Intervention de Ségolène Neuville

Séance en hémicycle du 4 décembre 2013 à 15h00
Renforcement de la lutte contre le système prostitutionnel — Explications de vote

Photo issue du site de l'Assemblée nationale ou de WikipediaSégolène Neuville :

Nous nous apprêtons à voter un texte qui porte sur un sujet très grave : la situation dramatique des personnes prostituées en France.

Ce texte est le fruit d’un long travail parlementaire, commencé en septembre 2010 par Danielle Bousquet et Guy Geoffroy et poursuivi ensuite par Maud Olivier et Catherine Coutelle. C’est un texte qui transcende les législatures et les clivages politiques et qui a été l’occasion de nombreux débats dans toute la France, où chacun a pu intervenir : les personnes prostituées, les associations spécialisées, les pouvoirs publics, la presse, les clients et l’ensemble de la population.

Nous pouvons collectivement être fiers d’avoir été à l’origine de ce débat démocratique. Ici, à l’Assemblée nationale, chaque groupe parlementaire a apporté des améliorations pour aboutir au texte soumis à notre vote aujourd’hui.

Nous pouvons collectivement être fiers de ce texte, parce qu’il met fin à la plus vieille injustice du monde : depuis toujours et dans toutes les sociétés, les personnes qui se prostituent sont considérées comme des délinquantes et comme des coupables. Pourtant, depuis toujours, les personnes prostituées sont prisonnières de leur précarité économique, de réseaux criminels et de proxénètes. Pourtant, depuis toujours, les personnes prostituées sont exposées aux violences les plus extrêmes de la part de leurs clients, mettant leur vie en danger quotidiennement.

Aujourd’hui c’est à elles que je m’adresse, à ces femmes et à ces hommes qui vivent l’enfer de la prostitution et de la traite des êtres humains : désormais, vous ne serez plus des délinquants et des délinquantes, car nous abrogeons le délit de racolage. Désormais, les associations auront les moyens de vous aider, car nous créons un fonds spécial que l’État abondera à hauteur de 20 millions d’euros.

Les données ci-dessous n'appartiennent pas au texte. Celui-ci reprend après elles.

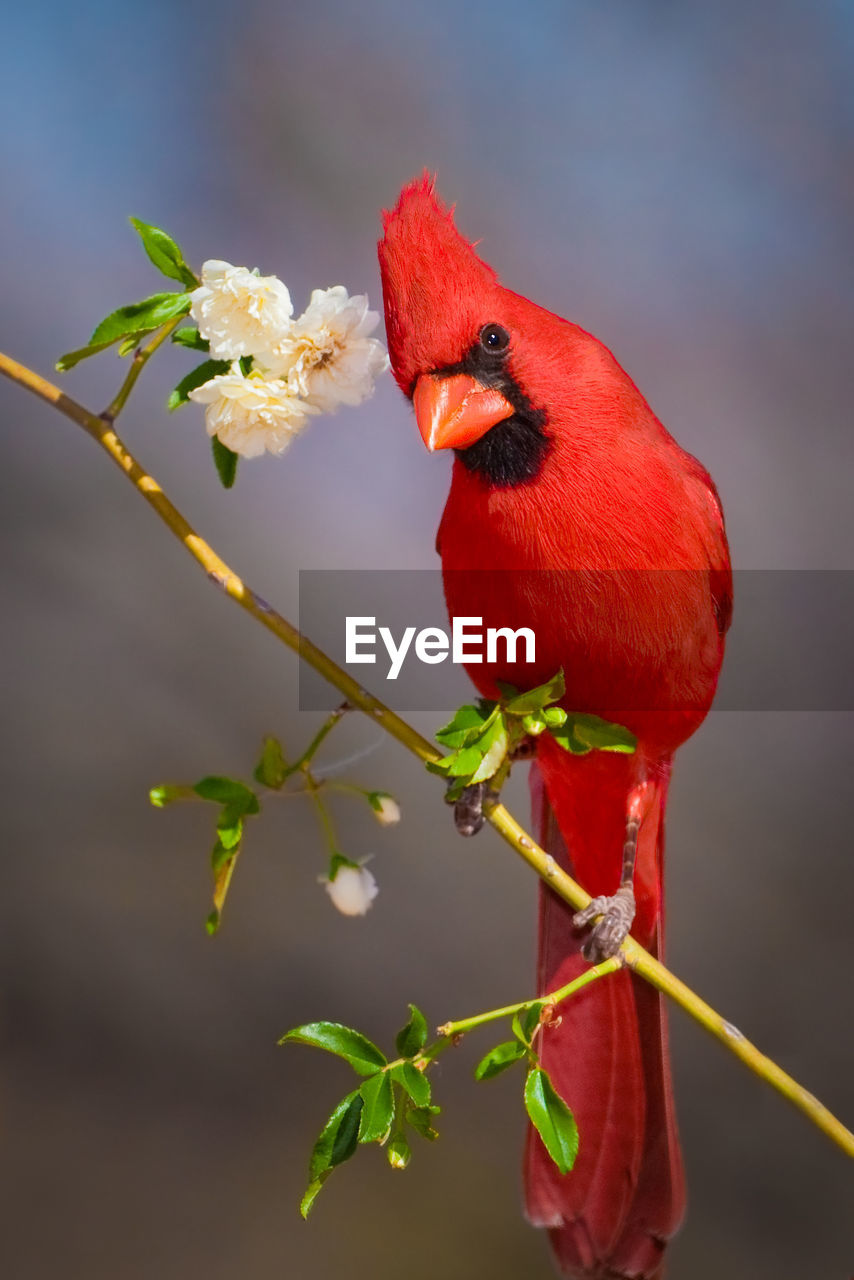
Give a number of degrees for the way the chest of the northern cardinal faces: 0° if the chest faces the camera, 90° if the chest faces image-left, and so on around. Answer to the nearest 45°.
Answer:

Désormais, vous aurez droit à une véritable alternative à l’activité prostitutionnelle, car ce texte prévoit un parcours de sortie de la prostitution avec un accès aux soins et aux services sociaux, une aide financière et une autorisation de travailler pour celles et ceux d’entre vous qui n’en ont pas. Désormais, pour celles et ceux d’entre vous qui poursuivront l’activité prostitutionnelle, le rapport de force avec le client sera inversé : c’est vous qui pourrez le menacer de le dénoncer à la police s’il cherche à vous contraindre ou s’il est violent.

Mes chers collègues, nous pouvons collectivement être fiers de ce texte, parce qu’il responsabilise la société tout entière vis-à-vis des personnes prostituées. Il responsabilise d’abord l’État, qui s’engage financièrement et je tiens à en remercier ici Mme la ministre des droits des femmes. L’État s’engage également en affirmant sa responsabilité dans l’accompagnement des personnes prostituées et dans la politique de prévention des risques sanitaires, sociaux et psychologiques.

Ce texte responsabilise, ensuite, les clients des personnes prostituées en créant une infraction pour tout achat d’acte sexuel. L’immense majorité des personnes prostituées en France sont étrangères et victimes de réseaux de traite des êtres humains. Poser cet interdit permet de faire prendre conscience aux clients qu’ils alimentent ces réseaux criminels avec leur argent. Ce texte responsabilise toute la société en affirmant des valeurs humanistes et de progrès : non, la prostitution n’est pas un métier comme un autre ; non, la domination d’un sexe par l’autre n’est pas une fatalité, pas plus que la domination des plus pauvres par les plus riches.

Mes chers collègues, nous pouvons être collectivement fiers de ce texte, car il participe à construire une Europe plus juste, où les citoyens les plus précaires des pays les plus pauvres ne seront plus réduits en esclavage par des réseaux criminels pour le plaisir de quelques-uns. Aujourd’hui, d’autres pays nous regardent : l’Espagne, l’Allemagne, les Pays-Bas s’interrogent. Ces pays qui ont laissé fleurir les maisons closes sont devenus des plaques tournantes de la traite des êtres humains et ils sont en train d’en prendre conscience.

L’enjeu est de taille : la France sera-t-elle un exemple pour toute l’Europe dans le combat contre les mafias et le proxénétisme ? C’est ce que nous souhaitons. La législation française sanctionne déjà très durement le proxénétisme. En 2012, cinquante-deux réseaux de proxénétisme ont été démantelés sur le territoire national. Avec ce texte, nous envoyons un message clair : la France n’est pas une terre d’accueil pour les réseaux criminels.

Pour toutes ces raisons, mes chers collègues, le groupe socialiste votera ce texte avec une immense fierté.